** START RECORD SET **

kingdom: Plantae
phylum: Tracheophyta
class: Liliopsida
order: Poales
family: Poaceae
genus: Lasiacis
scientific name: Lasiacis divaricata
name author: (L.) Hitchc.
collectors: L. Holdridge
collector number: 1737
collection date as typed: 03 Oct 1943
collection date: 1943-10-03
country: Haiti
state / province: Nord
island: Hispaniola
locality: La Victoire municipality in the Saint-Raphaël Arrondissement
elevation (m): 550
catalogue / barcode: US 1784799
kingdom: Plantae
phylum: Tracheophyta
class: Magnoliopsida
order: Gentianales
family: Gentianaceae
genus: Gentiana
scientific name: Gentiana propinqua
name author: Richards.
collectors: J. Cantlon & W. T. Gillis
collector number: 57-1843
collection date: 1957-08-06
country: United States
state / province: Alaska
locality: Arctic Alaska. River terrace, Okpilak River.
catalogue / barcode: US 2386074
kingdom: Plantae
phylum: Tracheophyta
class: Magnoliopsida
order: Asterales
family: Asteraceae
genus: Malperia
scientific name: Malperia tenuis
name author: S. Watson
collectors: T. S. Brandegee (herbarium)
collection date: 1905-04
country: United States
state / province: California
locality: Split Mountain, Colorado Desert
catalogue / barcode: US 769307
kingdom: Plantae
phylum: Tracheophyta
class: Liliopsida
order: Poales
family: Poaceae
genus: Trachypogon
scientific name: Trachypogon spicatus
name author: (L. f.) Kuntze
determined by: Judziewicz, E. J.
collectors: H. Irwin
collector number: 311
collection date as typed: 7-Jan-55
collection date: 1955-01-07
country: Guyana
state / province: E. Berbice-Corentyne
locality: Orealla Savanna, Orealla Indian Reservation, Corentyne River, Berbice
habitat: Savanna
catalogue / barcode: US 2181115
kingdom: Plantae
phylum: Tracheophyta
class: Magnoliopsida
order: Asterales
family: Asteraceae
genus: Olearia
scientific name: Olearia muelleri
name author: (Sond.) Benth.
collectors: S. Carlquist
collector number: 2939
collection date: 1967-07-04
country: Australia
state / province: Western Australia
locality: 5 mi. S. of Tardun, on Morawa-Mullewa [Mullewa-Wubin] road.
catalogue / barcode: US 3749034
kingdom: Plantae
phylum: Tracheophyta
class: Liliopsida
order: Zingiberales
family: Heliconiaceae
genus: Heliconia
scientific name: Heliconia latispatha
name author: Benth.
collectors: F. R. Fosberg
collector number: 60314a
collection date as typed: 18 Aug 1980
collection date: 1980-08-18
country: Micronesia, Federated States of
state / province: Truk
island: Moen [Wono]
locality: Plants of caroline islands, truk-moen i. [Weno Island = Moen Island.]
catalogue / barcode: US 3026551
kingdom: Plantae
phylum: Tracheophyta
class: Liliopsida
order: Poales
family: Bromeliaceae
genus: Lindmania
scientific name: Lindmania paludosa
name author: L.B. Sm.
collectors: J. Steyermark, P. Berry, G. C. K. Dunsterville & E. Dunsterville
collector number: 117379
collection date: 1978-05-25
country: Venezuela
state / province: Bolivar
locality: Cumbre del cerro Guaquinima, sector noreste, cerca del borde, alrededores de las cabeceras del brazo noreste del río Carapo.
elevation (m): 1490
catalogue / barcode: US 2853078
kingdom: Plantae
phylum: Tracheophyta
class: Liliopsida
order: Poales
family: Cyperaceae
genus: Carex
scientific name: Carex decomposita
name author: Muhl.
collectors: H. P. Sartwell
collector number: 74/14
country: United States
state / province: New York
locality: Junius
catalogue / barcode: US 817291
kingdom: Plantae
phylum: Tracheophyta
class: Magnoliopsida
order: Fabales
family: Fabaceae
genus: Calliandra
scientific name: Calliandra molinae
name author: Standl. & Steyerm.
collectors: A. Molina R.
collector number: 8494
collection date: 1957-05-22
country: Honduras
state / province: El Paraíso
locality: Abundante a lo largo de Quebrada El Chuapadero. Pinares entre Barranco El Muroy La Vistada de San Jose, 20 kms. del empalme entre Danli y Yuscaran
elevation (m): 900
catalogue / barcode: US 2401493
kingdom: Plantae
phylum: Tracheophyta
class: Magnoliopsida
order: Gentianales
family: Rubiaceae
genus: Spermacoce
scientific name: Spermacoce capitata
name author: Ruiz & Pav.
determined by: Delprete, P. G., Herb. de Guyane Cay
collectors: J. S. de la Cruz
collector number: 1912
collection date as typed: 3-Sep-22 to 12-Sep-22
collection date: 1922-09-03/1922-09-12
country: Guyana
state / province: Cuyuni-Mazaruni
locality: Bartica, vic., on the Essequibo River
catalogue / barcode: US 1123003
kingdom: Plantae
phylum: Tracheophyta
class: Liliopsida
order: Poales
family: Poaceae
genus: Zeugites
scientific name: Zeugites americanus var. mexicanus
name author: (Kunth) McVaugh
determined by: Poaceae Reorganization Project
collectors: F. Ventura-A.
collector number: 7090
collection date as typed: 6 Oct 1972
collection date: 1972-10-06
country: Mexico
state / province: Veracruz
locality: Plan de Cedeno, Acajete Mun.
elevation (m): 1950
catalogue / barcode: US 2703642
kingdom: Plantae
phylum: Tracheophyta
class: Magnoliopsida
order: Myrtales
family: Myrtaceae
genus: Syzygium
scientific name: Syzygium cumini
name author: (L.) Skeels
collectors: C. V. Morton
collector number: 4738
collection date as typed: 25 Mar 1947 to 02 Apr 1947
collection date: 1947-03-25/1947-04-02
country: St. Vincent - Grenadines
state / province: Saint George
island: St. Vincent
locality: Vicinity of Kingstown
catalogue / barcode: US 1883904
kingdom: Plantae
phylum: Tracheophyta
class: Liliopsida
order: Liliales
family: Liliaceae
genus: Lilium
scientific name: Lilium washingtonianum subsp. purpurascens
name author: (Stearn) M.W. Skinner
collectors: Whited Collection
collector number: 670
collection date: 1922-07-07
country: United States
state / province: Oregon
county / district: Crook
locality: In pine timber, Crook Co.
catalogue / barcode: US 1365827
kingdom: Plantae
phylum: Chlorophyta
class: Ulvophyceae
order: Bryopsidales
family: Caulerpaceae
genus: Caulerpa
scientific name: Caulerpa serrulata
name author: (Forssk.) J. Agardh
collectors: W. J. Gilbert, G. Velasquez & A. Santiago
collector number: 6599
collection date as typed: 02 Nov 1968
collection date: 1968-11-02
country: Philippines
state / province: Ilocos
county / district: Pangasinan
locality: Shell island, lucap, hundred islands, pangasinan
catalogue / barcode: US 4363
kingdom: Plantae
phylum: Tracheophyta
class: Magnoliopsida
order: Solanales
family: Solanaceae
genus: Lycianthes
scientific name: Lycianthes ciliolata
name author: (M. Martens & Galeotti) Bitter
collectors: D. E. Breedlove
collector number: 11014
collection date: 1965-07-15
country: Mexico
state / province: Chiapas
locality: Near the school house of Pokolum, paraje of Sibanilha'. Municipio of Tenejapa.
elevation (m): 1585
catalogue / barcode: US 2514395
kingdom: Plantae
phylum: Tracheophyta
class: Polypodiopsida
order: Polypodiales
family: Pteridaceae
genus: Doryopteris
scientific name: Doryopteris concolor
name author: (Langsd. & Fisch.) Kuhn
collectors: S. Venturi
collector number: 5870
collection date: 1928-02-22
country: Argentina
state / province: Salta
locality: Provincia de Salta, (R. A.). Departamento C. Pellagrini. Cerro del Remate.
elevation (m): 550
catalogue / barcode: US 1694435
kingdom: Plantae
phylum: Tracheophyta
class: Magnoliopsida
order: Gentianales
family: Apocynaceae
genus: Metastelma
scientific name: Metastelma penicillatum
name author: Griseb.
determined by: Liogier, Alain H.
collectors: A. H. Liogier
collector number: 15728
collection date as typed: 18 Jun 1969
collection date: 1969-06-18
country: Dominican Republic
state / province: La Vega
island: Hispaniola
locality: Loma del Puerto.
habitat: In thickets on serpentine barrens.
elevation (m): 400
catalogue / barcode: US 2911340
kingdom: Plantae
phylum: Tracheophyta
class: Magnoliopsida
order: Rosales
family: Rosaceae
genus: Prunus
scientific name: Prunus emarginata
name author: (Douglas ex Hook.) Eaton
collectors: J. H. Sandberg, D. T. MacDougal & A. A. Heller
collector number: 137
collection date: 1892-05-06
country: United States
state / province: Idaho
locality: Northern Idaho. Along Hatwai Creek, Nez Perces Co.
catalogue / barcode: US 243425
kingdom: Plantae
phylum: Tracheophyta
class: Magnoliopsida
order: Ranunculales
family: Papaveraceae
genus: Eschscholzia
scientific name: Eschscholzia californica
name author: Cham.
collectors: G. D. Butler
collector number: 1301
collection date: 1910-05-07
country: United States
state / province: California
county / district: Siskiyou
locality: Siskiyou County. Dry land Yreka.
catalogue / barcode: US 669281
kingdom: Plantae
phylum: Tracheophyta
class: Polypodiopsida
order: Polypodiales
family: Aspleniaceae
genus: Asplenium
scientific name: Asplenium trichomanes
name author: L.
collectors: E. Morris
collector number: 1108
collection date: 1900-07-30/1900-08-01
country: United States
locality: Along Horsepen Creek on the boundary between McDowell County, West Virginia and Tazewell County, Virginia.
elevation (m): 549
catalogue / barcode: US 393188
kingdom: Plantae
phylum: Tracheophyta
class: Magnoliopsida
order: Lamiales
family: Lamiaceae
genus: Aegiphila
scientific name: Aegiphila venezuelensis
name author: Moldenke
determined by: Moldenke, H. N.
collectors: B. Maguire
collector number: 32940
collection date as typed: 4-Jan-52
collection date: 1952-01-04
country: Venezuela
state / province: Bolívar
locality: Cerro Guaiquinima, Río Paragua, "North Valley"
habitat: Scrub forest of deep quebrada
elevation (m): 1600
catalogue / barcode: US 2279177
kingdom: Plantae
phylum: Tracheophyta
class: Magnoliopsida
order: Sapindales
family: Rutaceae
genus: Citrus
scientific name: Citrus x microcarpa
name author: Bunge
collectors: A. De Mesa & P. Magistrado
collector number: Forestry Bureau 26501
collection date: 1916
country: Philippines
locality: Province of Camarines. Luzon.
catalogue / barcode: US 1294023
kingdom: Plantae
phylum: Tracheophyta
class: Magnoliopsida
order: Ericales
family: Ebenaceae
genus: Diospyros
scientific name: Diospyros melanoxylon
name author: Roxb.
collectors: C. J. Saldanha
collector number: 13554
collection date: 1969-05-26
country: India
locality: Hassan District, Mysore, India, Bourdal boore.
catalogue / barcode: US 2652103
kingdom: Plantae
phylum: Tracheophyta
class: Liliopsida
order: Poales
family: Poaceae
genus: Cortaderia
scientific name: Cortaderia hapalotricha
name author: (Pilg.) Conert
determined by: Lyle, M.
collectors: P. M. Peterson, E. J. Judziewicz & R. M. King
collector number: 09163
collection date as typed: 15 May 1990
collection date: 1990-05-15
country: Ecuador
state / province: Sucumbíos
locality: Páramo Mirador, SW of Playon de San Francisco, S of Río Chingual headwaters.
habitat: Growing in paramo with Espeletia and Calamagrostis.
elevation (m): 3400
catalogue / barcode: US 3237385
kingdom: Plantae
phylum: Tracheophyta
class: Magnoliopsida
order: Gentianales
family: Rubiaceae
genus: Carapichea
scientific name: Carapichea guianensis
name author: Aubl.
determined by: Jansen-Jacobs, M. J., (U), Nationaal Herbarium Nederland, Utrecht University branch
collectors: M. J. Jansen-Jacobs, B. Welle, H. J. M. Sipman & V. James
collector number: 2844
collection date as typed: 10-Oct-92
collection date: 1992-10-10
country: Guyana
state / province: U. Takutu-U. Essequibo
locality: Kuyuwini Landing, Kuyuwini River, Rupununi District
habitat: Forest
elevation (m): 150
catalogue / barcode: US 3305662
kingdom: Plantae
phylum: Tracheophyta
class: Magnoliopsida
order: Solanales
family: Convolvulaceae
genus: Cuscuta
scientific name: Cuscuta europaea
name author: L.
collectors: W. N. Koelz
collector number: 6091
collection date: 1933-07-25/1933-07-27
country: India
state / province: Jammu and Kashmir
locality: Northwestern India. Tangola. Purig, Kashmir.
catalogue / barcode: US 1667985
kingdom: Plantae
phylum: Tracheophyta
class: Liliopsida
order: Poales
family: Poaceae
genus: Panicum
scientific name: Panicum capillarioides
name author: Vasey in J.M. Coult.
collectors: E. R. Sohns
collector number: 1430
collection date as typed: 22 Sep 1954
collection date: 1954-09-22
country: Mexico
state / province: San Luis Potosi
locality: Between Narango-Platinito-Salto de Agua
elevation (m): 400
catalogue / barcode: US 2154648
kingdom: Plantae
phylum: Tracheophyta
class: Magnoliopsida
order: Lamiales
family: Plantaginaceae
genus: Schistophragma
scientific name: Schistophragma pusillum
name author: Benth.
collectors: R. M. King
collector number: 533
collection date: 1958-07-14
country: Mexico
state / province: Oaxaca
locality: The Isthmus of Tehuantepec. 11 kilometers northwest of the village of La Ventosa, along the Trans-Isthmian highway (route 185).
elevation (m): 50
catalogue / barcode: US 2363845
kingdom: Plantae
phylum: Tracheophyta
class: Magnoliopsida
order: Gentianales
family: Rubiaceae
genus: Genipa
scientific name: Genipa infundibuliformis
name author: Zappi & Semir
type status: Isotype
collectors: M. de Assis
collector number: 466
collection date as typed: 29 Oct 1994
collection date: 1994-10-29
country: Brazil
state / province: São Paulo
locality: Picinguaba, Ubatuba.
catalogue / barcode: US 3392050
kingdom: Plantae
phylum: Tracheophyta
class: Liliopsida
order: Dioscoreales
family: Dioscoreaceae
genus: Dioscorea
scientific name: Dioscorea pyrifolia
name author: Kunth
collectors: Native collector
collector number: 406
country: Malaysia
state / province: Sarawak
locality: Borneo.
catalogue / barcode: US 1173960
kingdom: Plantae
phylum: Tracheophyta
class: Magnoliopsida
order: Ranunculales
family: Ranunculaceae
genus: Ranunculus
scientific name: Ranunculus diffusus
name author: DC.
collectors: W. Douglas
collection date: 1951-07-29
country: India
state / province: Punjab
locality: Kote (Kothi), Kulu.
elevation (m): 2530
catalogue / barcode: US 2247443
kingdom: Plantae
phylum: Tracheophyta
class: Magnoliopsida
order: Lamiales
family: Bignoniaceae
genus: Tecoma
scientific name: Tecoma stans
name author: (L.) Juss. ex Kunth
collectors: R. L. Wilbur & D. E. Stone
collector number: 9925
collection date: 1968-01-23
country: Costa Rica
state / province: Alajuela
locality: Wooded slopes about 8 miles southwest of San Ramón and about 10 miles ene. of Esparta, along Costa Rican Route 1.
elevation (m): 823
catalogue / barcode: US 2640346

** END RECORD SET **

STATED TASK >>
Copy out the lines of the items word for word, beginning at the line that contains "genus: Syzygium" and stopping after the line that contains "locality: Vicinity of Kingstown".

IN RESPONSE >>
genus: Syzygium
scientific name: Syzygium cumini
name author: (L.) Skeels
collectors: C. V. Morton
collector number: 4738
collection date as typed: 25 Mar 1947 to 02 Apr 1947
collection date: 1947-03-25/1947-04-02
country: St. Vincent - Grenadines
state / province: Saint George
island: St. Vincent
locality: Vicinity of Kingstown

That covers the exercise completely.